Recreational Tutoring to Fight Early-Age School Difficulties in France (APFEE)

Dominique Goux
Fieldwork by:
5,101 students from 261 classes in 109 primary schools
2010 - 2013
Target group:
  • Primary schools
  • Students
Outcome of interest:
  • Student learning
Intervention type:
  • Training
AEA RCT registration number:

Can an intensive tutoring program for struggling grade 1 students in France improve their academic performance?

Policy issue

Difficulty with reading and writing can emerge very early in a child's educational career. If these problems are not addressed at an early stage, children can fall further and further behind in class, making it even more difficult for them to succeed to school. Additionally, unaddressed learning difficulties can lead to low self-confidence and frustration, which could compound the problem. For this reason, identifying and addressing learning difficulties early in school is an important challenge for any education system.

Context of the evaluation

The evaluation took place in the school districts of Créteil, Lille, and Versailles. Most schools included in the program serve locations with high portions of recent and second-generation immigrants, with many low-income households.
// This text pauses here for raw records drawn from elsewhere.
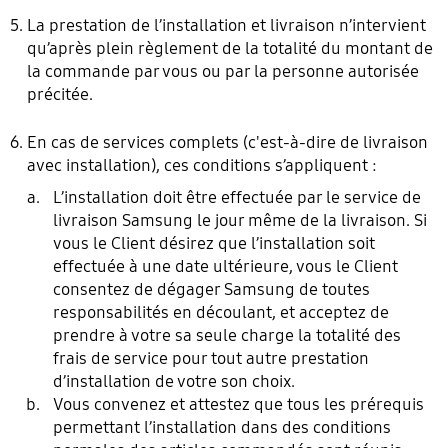
La prestation de l’installation et livraison n’intervient
qu’après plein règlement de la totalité du montant de
la commande par vous ou par la personne autorisée
précitée.
En cas de services complets (c'est-à-dire de livraison
avec installation), ces conditions s’appliquent :
L’installation doit être effectuée par le service de
livraison Samsung le jour même de la livraison. Si
vous le Client désirez que l’installation soit
effectuée à une date ultérieure, vous le Client
consentez de dégager Samsung de toutes
responsabilités en découlant, et acceptez de
prendre à votre sa seule charge la totalité des
frais de service pour tout autre prestation
d’installation de votre son choix.
Vous convenez et attestez que tous les prérequis
permettant l’installation dans des conditions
Adult and child sit in classroom looking over papers
Selected students received personalized tutoring from APFEE. Photo: Aude Guerrucci | J-PAL/IPA
Aude Guerrucci

Details of the intervention

Researchers assessed the impact of a recreational tutoring program on students’ academic achievements and interest for schoolwork provided by the NGO Apfee.

Early in the school year, 261 grade 1 teachers from 109 primary schools selected five students from their class who were having significant trouble with their schoolwork. These students were then sorted into 189 groups of five students each. Two-thirds of the schools (125 groups of students) were randomly assigned to receive the recreational tutoring program throughout the year, while the remaining schools (64 groups of students) were assigned to the comparison group, and did not receive the program.

Children whose school was randomly selected to participate in the recreational tutoring program received four 1.5-hour sessions each week for the remainder of the year. During the sessions, children did not follow a structured training program, as recommended by some of the educational literature, but rather read books and played games around words. The objective was to compensate for low socioeconomic background by offering the kind of informal activities that are usually performed in families from a higher socioeconomic status. These tutoring sessions took place after school hours, and were led primarily by school teachers recruited by the NGO. In addition, counseling was provided to parents on how they could support their child’s learning process at home.

Researchers then followed students over the course of two years. The data collected includes individual surveys, standardized tests in reading and writing, as well as administrative datasets.

Results and policy lessons

The after-school tutoring program was implemented alongside other remedial education programs offered in all public schools. Selected students in intervention and comparison schools received personalized tutoring, either through the after-school tutoring program (in intervention schools) or through institutional in-school and after-school tutoring programs (in comparison schools). This evaluation therefore measured the impact of substituting the after-school tutoring program designed by Apfee in place of the standard remedial education schemes offered in all schools.

Researchers found that children identified as falling behind by their teachers in schools where the tutoring program was offered did not improve their reading or math skills, although they developed a taste for reading and academic subjects. These results hold two years after the implementation of the program.